**Instruções do exercício**
Transcreva, no texto abaixo sobre o sanfoneiro Bié, a passagem que vai de "O disco foi" até "feira-livre, lamentou Rayra.", sem alterar nenhuma palavra ou pontuação.

**Trecho do documento**
A notícia circulou rapidamente pela a cidade comovendo amigos próximos, conhecidos e órgãos culturais do estado da Bahia que manifestaram notas de pesar nas redes sociais. Para a feirense Marcela Prest o artista “deixou um legado de resistência na cultura do município”. O músico Ricardo Correia declarou: “fico aqui com a sua música e expressão simples de um homem da roça”.  A Secretaria de Cultura do Estado da Bahia publicou na página oficial que “o sanfoneiro sempre esteve nas festas e tocadas populares dos bairros urbanos e rurais da cidade”.

Nascido em Feira de Santana-Ba, Francisco da Silva Sena era o típico cabra invocado, danado! Bastou aprender a tocar sanfona com dez anos de idade que já saiu pelo o mundo tocando em circos, bares, barracas, formava pau-de-sebo, quebra-pote, corrida de ovo no saco para atrair público e assim, conseguir sustentar os seus pais. Voltou para a cidade natal com 25 anos, dessa vez “casado, com a sanfona nas costas e com uma menininha no braço”.  Mirinha, companheira de vida do Bié aprendeu a tocar triângulo para se tornar a triangleira. “Eu tinha 12 anos de idade, íamos prosando, namorando, tocando, batendo triângulo e agogô. O nosso samba era de fazer calo nos pés”, recordou Mirinha.

O morador da comunidade de Sete Portas que surpreendia com jargões, originalidade e irreverência costumava passear com a sanfona numa bicicletinha pelas ruas da cidade. Dona Santinha era a proprietária da Barraca e sem a contribuição dela esse samba não seria possível de acontecer. “Tudo começou ali na feira quando peguei a minha sanfona e cheguei lá na barraca, tinha um senhor tocando e uma mulher do lado me olhando. Dona Santinha não sabia que eu tocava”, Bié dizia sempre quando entrevistado.

Foto: Acervo Pessoal

Obras

No EP lançado no mês de junho, os ouvintes são emersos num passeio por feira-livre; festas populares e arraiais. O trabalho conta com sete faixas autorais e duas faixas com participações especiais. Entre as colaborações estão: Eraldo Aboiador, na canção Aboio para Bié; e a última canção com a participação especial de dona Santinha (compositora e cantora da música “Fui na macumba”, faixa sete). O tempo de execução foi de 18h48min no total. Esse projeto foi custeado pela a prefeitura de Feira de Santana e pela Secretaria Municipal de Cultura Esporte e Lazer via Lei Aldir Blanc, direcionada pela Secretaria de Cultura do Ministério do Turismo, Governo Federal.

O disco foi construído com figuras imagéticas, aspectos característicos da personalidade do artista, trazendo a vivência do cantor numa história narrada e uma experiência de escuta de um disco de vinil; além de nos permitir conhecer a feira-livre, área rural e ambiente festivo. Esse projeto durou entre os meses de janeiro e maio de 2021 e contou com o selo da produtora Banana Atômica e o produtor musical Uyatã Rayra, que trabalhava com Bié desde 2014. “Transformar um estúdio numa feira-livre para que o ouvinte fosse transportado para esse ambiente que é naturalmente feito de acasos, foi um dos maiores desafios do projeto. Nesse último mês nos dedicamos para reverter o quadro de saúde dele. Com ele aprendi a amar as segundas e a feira-livre, lamentou Rayra.

**Registros de dados**
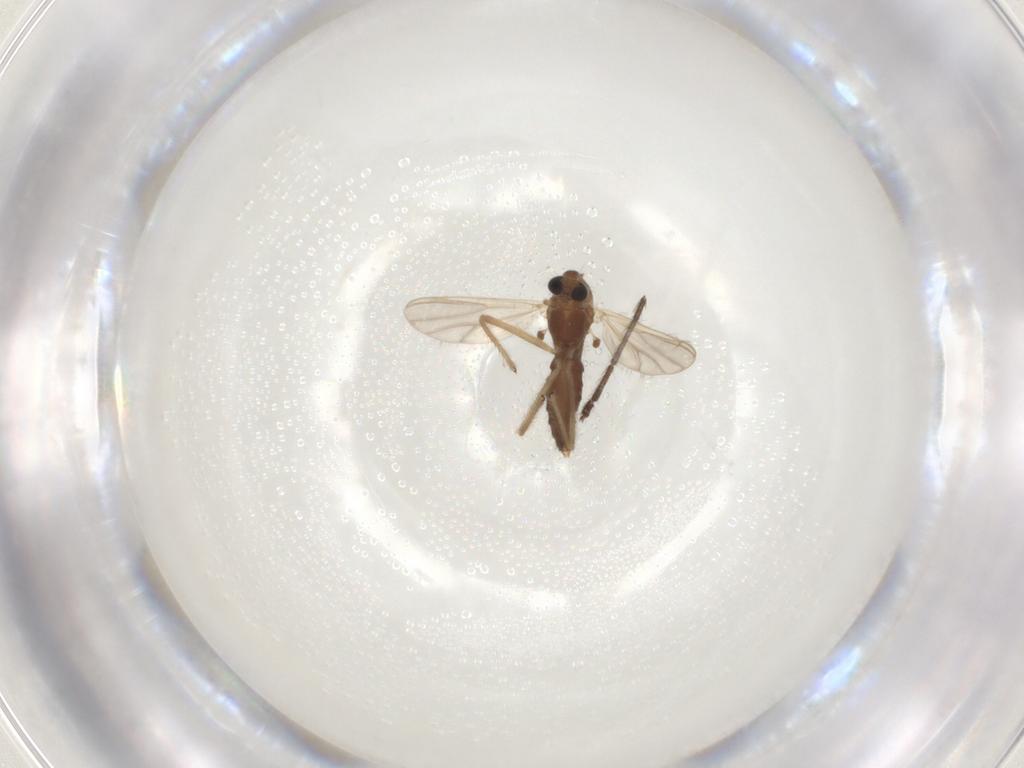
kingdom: Animalia
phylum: Arthropoda
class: Insecta
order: Diptera
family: Chironomidae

**Resposta esperada**
O disco foi construído com figuras imagéticas, aspectos característicos da personalidade do artista, trazendo a vivência do cantor numa história narrada e uma experiência de escuta de um disco de vinil; além de nos permitir conhecer a feira-livre, área rural e ambiente festivo. Esse projeto durou entre os meses de janeiro e maio de 2021 e contou com o selo da produtora Banana Atômica e o produtor musical Uyatã Rayra, que trabalhava com Bié desde 2014. “Transformar um estúdio numa feira-livre para que o ouvinte fosse transportado para esse ambiente que é naturalmente feito de acasos, foi um dos maiores desafios do projeto. Nesse último mês nos dedicamos para reverter o quadro de saúde dele. Com ele aprendi a amar as segundas e a feira-livre, lamentou Rayra.